Some of you may have read about the so-called warrior gene that is said to predispose individuals to violence. What is fascinating is how it has already been used in criminal cases and whether this will herald a new age in how we deal with crime.
In a US case from 2009, the defendant, Davis Bradley Waldroup, accepted that in 2006 he killed his estranged wife’s friend and shot and injured his wife. After 11 hours of deliberation, the jury acquitted him of first degree murder and convicted him of voluntary manslaughter and attempted second degree murder. The defence had called an expert to say that Waldroup could not commit first degree murder because he was ‘unable to engage in the reflection and judgment necessary to premeditate the crimes’. The reason, according to the defence, was genetics.

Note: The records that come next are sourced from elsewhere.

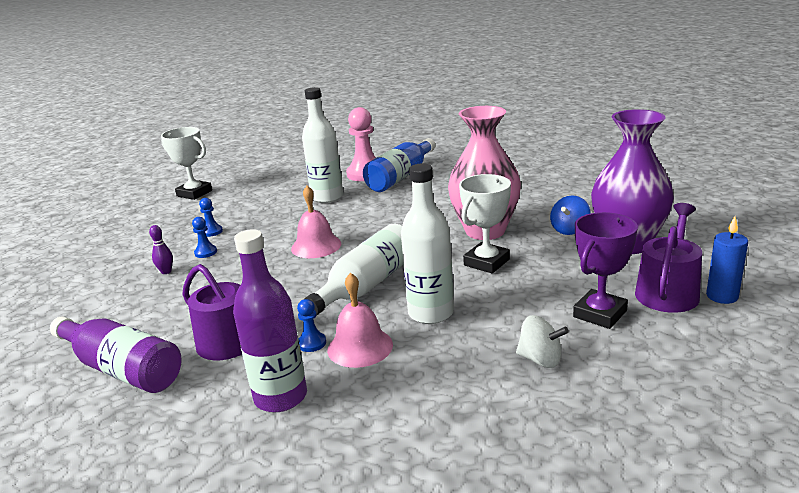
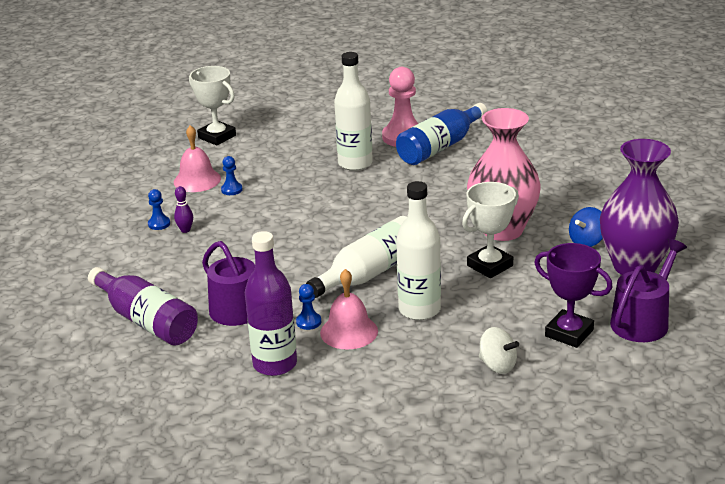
camera: 10 degrees right, 5 degrees up
blue pawn [192,217,217,258] -> blue pawn moved to [148,189,170,230]
pink bell [291,186,341,258] -> pink bell moved to [174,125,221,192]
purple trophy [573,212,638,329] -> purple trophy turned 75 degrees clockwise [534,243,613,348]
blue candle [706,216,748,304] -> none

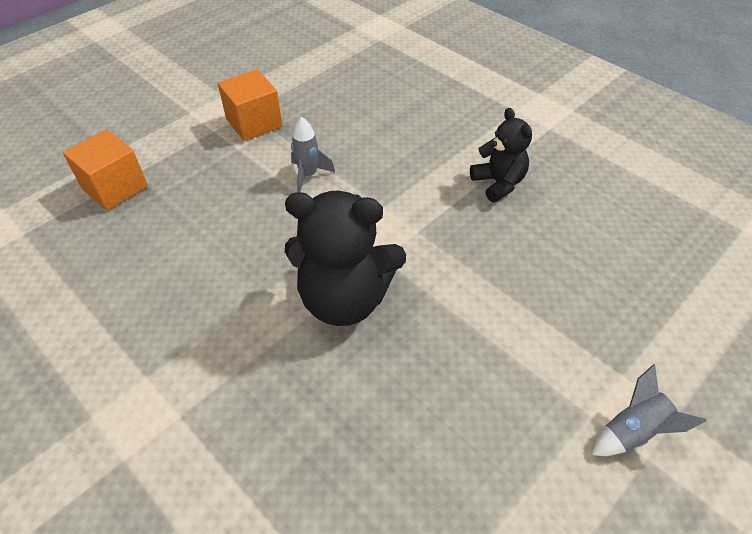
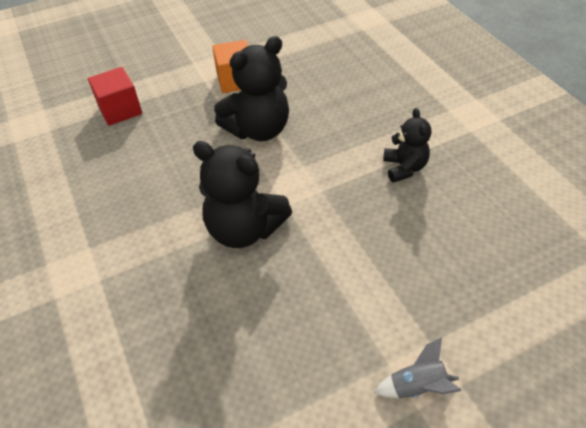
camera: 20 degrees right, 0 degrees up
orange cube [63,130,148,211] -> red cube [88,67,142,126]
grey rocket [291,117,335,192] -> black teddy bear [214,36,289,141]

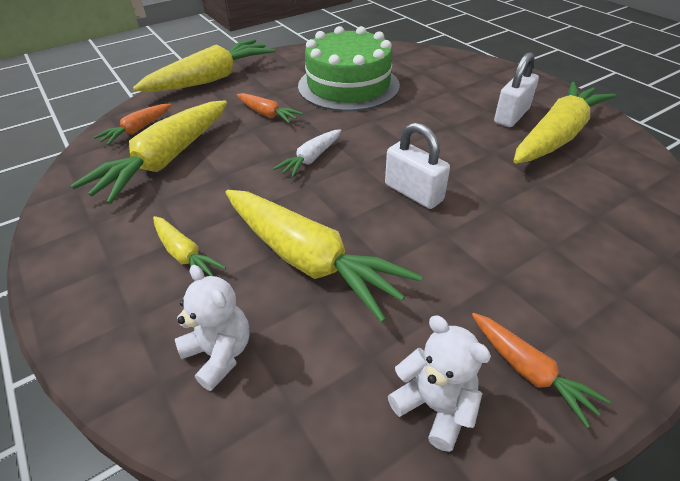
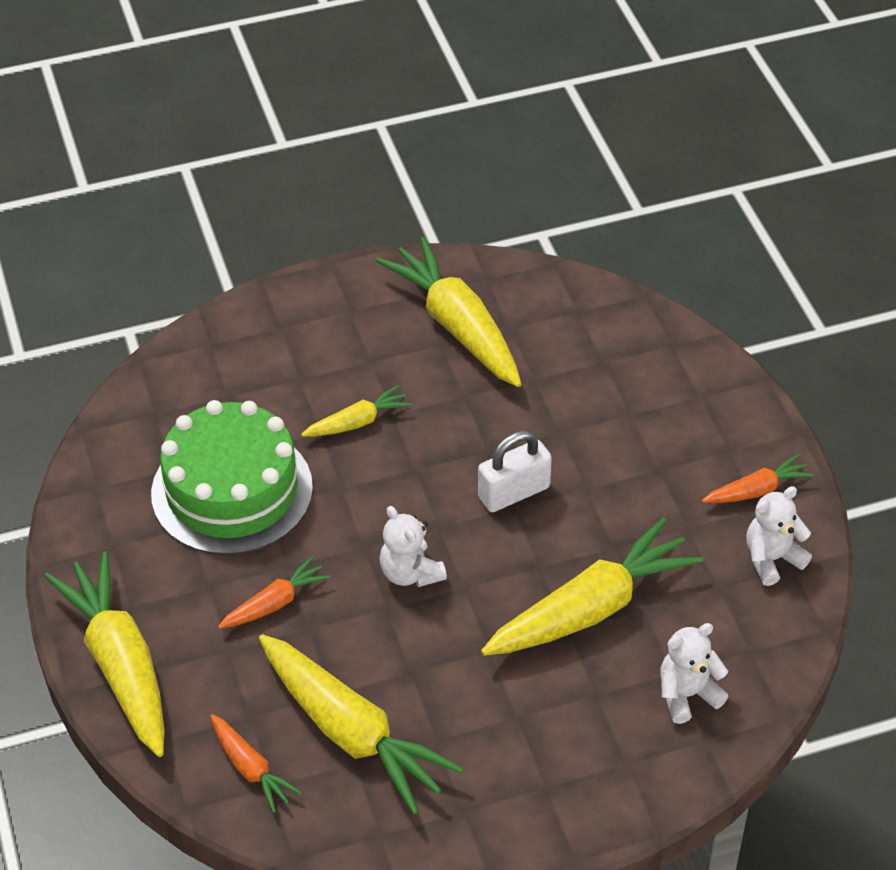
camera: 75 degrees left, 5 degrees up
yellow carrot [153,216,226,276] -> yellow carrot moved to [301,385,412,437]
white carrot [273,129,342,178] -> white teddy bear [380,506,447,587]
white padlock [494,52,539,127] -> none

Scientists had identified a gene, the MAOA gene (which has been nicknamed the warrior gene), that predisposes individuals to violence. Scientific research has suggested that violence associated with having the warrior gene is significantly worsened if the perpetrators were sexually abused as children (which was the position in the Waldroup case). So a combination of nature (presence of the warrior gene) and nurture (the defendant’s childhood) had combined to give him a potential defence to the most serious of all violent offences.
This is a development that could amount to a revolution in criminal law. If a defendant’s genetic make-up contributes to his or her offending, can he or she really be fully culpable for the offence? What sentence would be appropriate for such offenders?
Oddly enough, even if the world’s defence lawyers seek to have their clients tested and push this issue to the forefront, the real controversy will come if prosecutors start to use it. What happens if prosecutors, faced with circumstantial evidence of a crime or the possibility of other suspects, want to perfect their evidence with a blood sample or saliva swab from the most likely defendant to see if he or she has the so-called warrior gene? What if the government announces a murder gene collection database? Once that starts happening, we will all be up in arms!
Despite these misgivings, and the likelihood that the justice system will initially resist these arguments, I think, by sheer attrition, we will commence a period of acceptance, after which the technology of genetics and predisposing genes will become another chapter in the criminal law handbook that will change the field forever.